● Work instructions
Exactness is required throughout. Return every record once more.

START Raw data

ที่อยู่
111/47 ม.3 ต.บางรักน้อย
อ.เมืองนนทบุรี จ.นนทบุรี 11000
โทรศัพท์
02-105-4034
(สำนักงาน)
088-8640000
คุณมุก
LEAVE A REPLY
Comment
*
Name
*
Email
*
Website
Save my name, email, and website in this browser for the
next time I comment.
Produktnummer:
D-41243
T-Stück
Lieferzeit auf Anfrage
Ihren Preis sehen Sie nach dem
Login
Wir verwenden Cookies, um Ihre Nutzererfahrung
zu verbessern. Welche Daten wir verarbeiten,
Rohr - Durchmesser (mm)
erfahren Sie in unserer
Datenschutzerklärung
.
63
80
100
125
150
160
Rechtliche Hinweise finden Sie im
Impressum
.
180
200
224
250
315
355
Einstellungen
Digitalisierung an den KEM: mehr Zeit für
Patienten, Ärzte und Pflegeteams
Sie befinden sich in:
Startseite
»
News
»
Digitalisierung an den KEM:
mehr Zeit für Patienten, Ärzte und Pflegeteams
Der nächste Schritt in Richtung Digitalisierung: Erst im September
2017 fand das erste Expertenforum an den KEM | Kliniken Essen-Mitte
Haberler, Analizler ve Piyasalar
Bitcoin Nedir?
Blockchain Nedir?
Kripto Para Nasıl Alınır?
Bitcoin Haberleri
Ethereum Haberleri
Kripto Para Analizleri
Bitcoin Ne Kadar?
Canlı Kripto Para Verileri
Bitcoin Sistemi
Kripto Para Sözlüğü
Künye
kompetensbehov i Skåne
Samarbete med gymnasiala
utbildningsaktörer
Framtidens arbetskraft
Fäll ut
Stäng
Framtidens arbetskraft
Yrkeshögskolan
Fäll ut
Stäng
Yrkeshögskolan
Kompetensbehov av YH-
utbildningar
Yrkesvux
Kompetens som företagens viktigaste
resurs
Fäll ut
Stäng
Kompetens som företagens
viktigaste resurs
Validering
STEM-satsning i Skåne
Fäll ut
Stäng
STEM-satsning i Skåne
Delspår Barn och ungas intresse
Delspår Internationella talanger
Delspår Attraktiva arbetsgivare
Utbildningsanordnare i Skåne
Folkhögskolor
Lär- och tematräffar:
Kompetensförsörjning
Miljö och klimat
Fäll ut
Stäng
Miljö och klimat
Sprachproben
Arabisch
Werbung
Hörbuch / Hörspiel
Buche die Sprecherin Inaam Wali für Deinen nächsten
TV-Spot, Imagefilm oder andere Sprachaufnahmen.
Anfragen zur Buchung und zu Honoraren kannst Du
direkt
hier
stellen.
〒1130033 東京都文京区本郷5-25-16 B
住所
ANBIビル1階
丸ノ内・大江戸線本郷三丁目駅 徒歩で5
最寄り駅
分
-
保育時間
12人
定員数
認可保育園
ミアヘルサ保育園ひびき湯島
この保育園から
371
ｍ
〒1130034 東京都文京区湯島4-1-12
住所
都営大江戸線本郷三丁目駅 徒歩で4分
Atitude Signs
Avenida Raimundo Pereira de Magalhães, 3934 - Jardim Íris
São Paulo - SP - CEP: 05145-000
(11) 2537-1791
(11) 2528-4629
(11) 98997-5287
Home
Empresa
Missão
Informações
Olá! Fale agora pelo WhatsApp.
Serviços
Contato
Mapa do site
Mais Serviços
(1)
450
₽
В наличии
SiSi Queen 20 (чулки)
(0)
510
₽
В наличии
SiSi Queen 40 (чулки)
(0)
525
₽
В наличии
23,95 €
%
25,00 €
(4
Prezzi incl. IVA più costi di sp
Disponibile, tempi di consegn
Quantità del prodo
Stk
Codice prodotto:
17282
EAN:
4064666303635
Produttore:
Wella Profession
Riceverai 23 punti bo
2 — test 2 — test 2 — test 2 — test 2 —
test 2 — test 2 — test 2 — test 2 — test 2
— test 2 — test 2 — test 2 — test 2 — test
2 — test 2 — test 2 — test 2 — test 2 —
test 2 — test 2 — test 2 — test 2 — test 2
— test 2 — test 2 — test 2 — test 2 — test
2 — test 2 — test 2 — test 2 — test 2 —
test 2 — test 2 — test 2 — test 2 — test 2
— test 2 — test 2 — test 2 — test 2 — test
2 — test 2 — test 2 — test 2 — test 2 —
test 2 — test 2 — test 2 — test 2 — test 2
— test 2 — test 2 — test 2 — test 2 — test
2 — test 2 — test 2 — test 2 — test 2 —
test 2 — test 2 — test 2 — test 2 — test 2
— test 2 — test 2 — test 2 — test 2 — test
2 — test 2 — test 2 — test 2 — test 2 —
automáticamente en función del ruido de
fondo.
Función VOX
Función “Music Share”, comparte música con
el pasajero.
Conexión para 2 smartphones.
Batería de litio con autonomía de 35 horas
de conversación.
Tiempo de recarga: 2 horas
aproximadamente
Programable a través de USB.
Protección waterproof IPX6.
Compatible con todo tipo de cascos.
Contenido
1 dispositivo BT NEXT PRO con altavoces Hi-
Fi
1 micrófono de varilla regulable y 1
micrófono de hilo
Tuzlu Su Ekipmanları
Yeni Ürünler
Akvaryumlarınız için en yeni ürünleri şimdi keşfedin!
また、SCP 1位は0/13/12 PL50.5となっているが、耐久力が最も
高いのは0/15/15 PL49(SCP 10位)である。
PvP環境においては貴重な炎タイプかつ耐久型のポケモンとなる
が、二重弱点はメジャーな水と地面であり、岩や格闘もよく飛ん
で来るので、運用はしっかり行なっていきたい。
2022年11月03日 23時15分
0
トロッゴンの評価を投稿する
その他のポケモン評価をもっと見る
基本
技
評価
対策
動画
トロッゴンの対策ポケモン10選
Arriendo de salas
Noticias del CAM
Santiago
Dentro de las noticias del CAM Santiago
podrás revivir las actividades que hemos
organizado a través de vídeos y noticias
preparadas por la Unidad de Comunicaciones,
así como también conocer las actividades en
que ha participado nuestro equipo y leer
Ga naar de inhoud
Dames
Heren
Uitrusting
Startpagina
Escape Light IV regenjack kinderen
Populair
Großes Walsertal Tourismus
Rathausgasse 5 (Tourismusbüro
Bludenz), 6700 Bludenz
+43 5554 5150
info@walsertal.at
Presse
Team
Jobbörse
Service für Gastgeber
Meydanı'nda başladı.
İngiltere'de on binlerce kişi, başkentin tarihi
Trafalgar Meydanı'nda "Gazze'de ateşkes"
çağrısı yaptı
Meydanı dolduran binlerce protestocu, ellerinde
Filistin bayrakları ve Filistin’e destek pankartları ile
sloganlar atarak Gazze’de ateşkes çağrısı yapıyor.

END Raw data

● Answer to this problem
ที่อยู่
111/47 ม.3 ต.บางรักน้อย
อ.เมืองนนทบุรี จ.นนทบุรี 11000
โทรศัพท์
02-105-4034
(สำนักงาน)
088-8640000
คุณมุก
LEAVE A REPLY
Comment
*
Name
*
Email
*
Website
Save my name, email, and website in this browser for the
next time I comment.
Produktnummer:
D-41243
T-Stück
Lieferzeit auf Anfrage
Ihren Preis sehen Sie nach dem
Login
Wir verwenden Cookies, um Ihre Nutzererfahrung
zu verbessern. Welche Daten wir verarbeiten,
Rohr - Durchmesser (mm)
erfahren Sie in unserer
Datenschutzerklärung
.
63
80
100
125
150
160
Rechtliche Hinweise finden Sie im
Impressum
.
180
200
224
250
315
355
Einstellungen
Digitalisierung an den KEM: mehr Zeit für
Patienten, Ärzte und Pflegeteams
Sie befinden sich in:
Startseite
»
News
»
Digitalisierung an den KEM:
mehr Zeit für Patienten, Ärzte und Pflegeteams
Der nächste Schritt in Richtung Digitalisierung: Erst im September
2017 fand das erste Expertenforum an den KEM | Kliniken Essen-Mitte
Haberler, Analizler ve Piyasalar
Bitcoin Nedir?
Blockchain Nedir?
Kripto Para Nasıl Alınır?
Bitcoin Haberleri
Ethereum Haberleri
Kripto Para Analizleri
Bitcoin Ne Kadar?
Canlı Kripto Para Verileri
Bitcoin Sistemi
Kripto Para Sözlüğü
Künye
kompetensbehov i Skåne
Samarbete med gymnasiala
utbildningsaktörer
Framtidens arbetskraft
Fäll ut
Stäng
Framtidens arbetskraft
Yrkeshögskolan
Fäll ut
Stäng
Yrkeshögskolan
Kompetensbehov av YH-
utbildningar
Yrkesvux
Kompetens som företagens viktigaste
resurs
Fäll ut
Stäng
Kompetens som företagens
viktigaste resurs
Validering
STEM-satsning i Skåne
Fäll ut
Stäng
STEM-satsning i Skåne
Delspår Barn och ungas intresse
Delspår Internationella talanger
Delspår Attraktiva arbetsgivare
Utbildningsanordnare i Skåne
Folkhögskolor
Lär- och tematräffar:
Kompetensförsörjning
Miljö och klimat
Fäll ut
Stäng
Miljö och klimat
Sprachproben
Arabisch
Werbung
Hörbuch / Hörspiel
Buche die Sprecherin Inaam Wali für Deinen nächsten
TV-Spot, Imagefilm oder andere Sprachaufnahmen.
Anfragen zur Buchung und zu Honoraren kannst Du
direkt
hier
stellen.
〒1130033 東京都文京区本郷5-25-16 B
住所
ANBIビル1階
丸ノ内・大江戸線本郷三丁目駅 徒歩で5
最寄り駅
分
-
保育時間
12人
定員数
認可保育園
ミアヘルサ保育園ひびき湯島
この保育園から
371
ｍ
〒1130034 東京都文京区湯島4-1-12
住所
都営大江戸線本郷三丁目駅 徒歩で4分
Atitude Signs
Avenida Raimundo Pereira de Magalhães, 3934 - Jardim Íris
São Paulo - SP - CEP: 05145-000
(11) 2537-1791
(11) 2528-4629
(11) 98997-5287
Home
Empresa
Missão
Informações
Olá! Fale agora pelo WhatsApp.
Serviços
Contato
Mapa do site
Mais Serviços
(1)
450
₽
В наличии
SiSi Queen 20 (чулки)
(0)
510
₽
В наличии
SiSi Queen 40 (чулки)
(0)
525
₽
В наличии
23,95 €
%
25,00 €
(4
Prezzi incl. IVA più costi di sp
Disponibile, tempi di consegn
Quantità del prodo
Stk
Codice prodotto:
17282
EAN:
4064666303635
Produttore:
Wella Profession
Riceverai 23 punti bo
2 — test 2 — test 2 — test 2 — test 2 —
test 2 — test 2 — test 2 — test 2 — test 2
— test 2 — test 2 — test 2 — test 2 — test
2 — test 2 — test 2 — test 2 — test 2 —
test 2 — test 2 — test 2 — test 2 — test 2
— test 2 — test 2 — test 2 — test 2 — test
2 — test 2 — test 2 — test 2 — test 2 —
test 2 — test 2 — test 2 — test 2 — test 2
— test 2 — test 2 — test 2 — test 2 — test
2 — test 2 — test 2 — test 2 — test 2 —
test 2 — test 2 — test 2 — test 2 — test 2
— test 2 — test 2 — test 2 — test 2 — test
2 — test 2 — test 2 — test 2 — test 2 —
test 2 — test 2 — test 2 — test 2 — test 2
— test 2 — test 2 — test 2 — test 2 — test
2 — test 2 — test 2 — test 2 — test 2 —
automáticamente en función del ruido de
fondo.
Función VOX
Función “Music Share”, comparte música con
el pasajero.
Conexión para 2 smartphones.
Batería de litio con autonomía de 35 horas
de conversación.
Tiempo de recarga: 2 horas
aproximadamente
Programable a través de USB.
Protección waterproof IPX6.
Compatible con todo tipo de cascos.
Contenido
1 dispositivo BT NEXT PRO con altavoces Hi-
Fi
1 micrófono de varilla regulable y 1
micrófono de hilo
Tuzlu Su Ekipmanları
Yeni Ürünler
Akvaryumlarınız için en yeni ürünleri şimdi keşfedin!
また、SCP 1位は0/13/12 PL50.5となっているが、耐久力が最も
高いのは0/15/15 PL49(SCP 10位)である。
PvP環境においては貴重な炎タイプかつ耐久型のポケモンとなる
が、二重弱点はメジャーな水と地面であり、岩や格闘もよく飛ん
で来るので、運用はしっかり行なっていきたい。
2022年11月03日 23時15分
0
トロッゴンの評価を投稿する
その他のポケモン評価をもっと見る
基本
技
評価
対策
動画
トロッゴンの対策ポケモン10選
Arriendo de salas
Noticias del CAM
Santiago
Dentro de las noticias del CAM Santiago
podrás revivir las actividades que hemos
organizado a través de vídeos y noticias
preparadas por la Unidad de Comunicaciones,
así como también conocer las actividades en
que ha participado nuestro equipo y leer
Ga naar de inhoud
Dames
Heren
Uitrusting
Startpagina
Escape Light IV regenjack kinderen
Populair
Großes Walsertal Tourismus
Rathausgasse 5 (Tourismusbüro
Bludenz), 6700 Bludenz
+43 5554 5150
info@walsertal.at
Presse
Team
Jobbörse
Service für Gastgeber
Meydanı'nda başladı.
İngiltere'de on binlerce kişi, başkentin tarihi
Trafalgar Meydanı'nda "Gazze'de ateşkes"
çağrısı yaptı
Meydanı dolduran binlerce protestocu, ellerinde
Filistin bayrakları ve Filistin’e destek pankartları ile
sloganlar atarak Gazze’de ateşkes çağrısı yapıyor.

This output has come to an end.